Released by Catapult Entertainment Inc. The modem cost (originally): $19.95 US. Subscriber Fees were $4.95 for 50 credits, 15 cents for additional credits, or $9.95 for unlimited credits. Optional Keyboard: $29.95.
This device was released on both the Genesis and the Snes, and was used for networked gaming. Users connected the Xband modem to their phone lines and played against people all across the US. This device was licensed by Nintendo. It was first introduced in November 1994 in select cities, and eventually distributed across the US. The device uses a 2400-baud modem, which allowed access over phone lines. Although the modem is slow, the Xband worked by sending controller instructions, by intercepting code from the game, and patching it with its own instructions, much like the Game Genie works.
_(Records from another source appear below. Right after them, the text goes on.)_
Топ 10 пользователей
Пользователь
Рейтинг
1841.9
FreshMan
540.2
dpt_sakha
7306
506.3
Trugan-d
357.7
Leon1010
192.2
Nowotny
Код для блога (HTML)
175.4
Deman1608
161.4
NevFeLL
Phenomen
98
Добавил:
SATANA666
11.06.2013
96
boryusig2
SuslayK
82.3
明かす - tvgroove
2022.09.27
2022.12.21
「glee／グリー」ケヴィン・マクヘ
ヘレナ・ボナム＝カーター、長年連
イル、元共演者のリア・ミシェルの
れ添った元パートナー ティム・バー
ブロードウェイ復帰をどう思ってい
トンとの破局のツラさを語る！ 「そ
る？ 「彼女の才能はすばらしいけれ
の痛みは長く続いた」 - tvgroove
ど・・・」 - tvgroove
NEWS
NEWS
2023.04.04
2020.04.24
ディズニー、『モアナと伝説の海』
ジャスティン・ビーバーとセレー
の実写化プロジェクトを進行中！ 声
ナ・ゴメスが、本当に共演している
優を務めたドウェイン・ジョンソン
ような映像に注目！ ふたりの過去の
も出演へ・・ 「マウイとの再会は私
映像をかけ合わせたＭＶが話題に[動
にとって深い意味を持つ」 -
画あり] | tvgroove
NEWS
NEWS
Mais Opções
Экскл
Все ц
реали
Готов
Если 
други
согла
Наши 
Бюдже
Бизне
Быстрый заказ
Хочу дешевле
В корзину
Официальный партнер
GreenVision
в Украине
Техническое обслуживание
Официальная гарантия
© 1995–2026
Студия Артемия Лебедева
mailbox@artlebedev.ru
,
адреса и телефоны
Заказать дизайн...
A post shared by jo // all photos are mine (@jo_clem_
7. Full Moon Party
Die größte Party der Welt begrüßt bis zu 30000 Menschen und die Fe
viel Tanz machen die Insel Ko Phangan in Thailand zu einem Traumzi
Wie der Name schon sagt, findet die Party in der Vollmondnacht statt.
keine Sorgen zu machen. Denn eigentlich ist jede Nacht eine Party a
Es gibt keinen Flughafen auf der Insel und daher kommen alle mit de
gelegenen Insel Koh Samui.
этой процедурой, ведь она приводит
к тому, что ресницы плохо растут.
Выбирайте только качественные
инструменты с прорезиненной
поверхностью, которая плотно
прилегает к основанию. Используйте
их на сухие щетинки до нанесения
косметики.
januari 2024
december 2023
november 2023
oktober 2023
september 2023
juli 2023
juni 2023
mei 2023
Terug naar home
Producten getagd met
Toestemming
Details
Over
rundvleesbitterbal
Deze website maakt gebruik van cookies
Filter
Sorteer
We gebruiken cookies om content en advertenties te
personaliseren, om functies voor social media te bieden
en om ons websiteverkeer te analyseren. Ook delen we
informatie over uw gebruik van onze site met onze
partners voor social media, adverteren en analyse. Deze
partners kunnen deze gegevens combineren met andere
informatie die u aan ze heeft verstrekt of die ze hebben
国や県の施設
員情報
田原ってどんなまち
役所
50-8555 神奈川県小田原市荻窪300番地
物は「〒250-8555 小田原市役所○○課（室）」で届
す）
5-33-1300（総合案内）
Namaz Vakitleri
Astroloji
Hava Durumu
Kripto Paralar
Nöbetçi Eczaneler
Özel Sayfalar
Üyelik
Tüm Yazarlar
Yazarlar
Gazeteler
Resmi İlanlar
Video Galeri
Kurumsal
The system worked by dialing up the main server, which was located in Cupertino, California. The server then sent the Xband newsletters (called Bandwidth and Xband News). It also sent any patches that were needed. You could then search for opponents. Long distance service cost $3.95 an hour. There was some lag with this system, but apparently it was not really a problem.
The system had a rating system that determined your level of skill. The more wins you had, the higher the rating you got, and the rating you your opponent had determined how much your rating would go up with a win. If an opponent pulled the plug on the modem during the game, the person would automatically lose.
The keyboard was not as common as the modem, and it is likely very difficult to find. It connected to the second controller slot.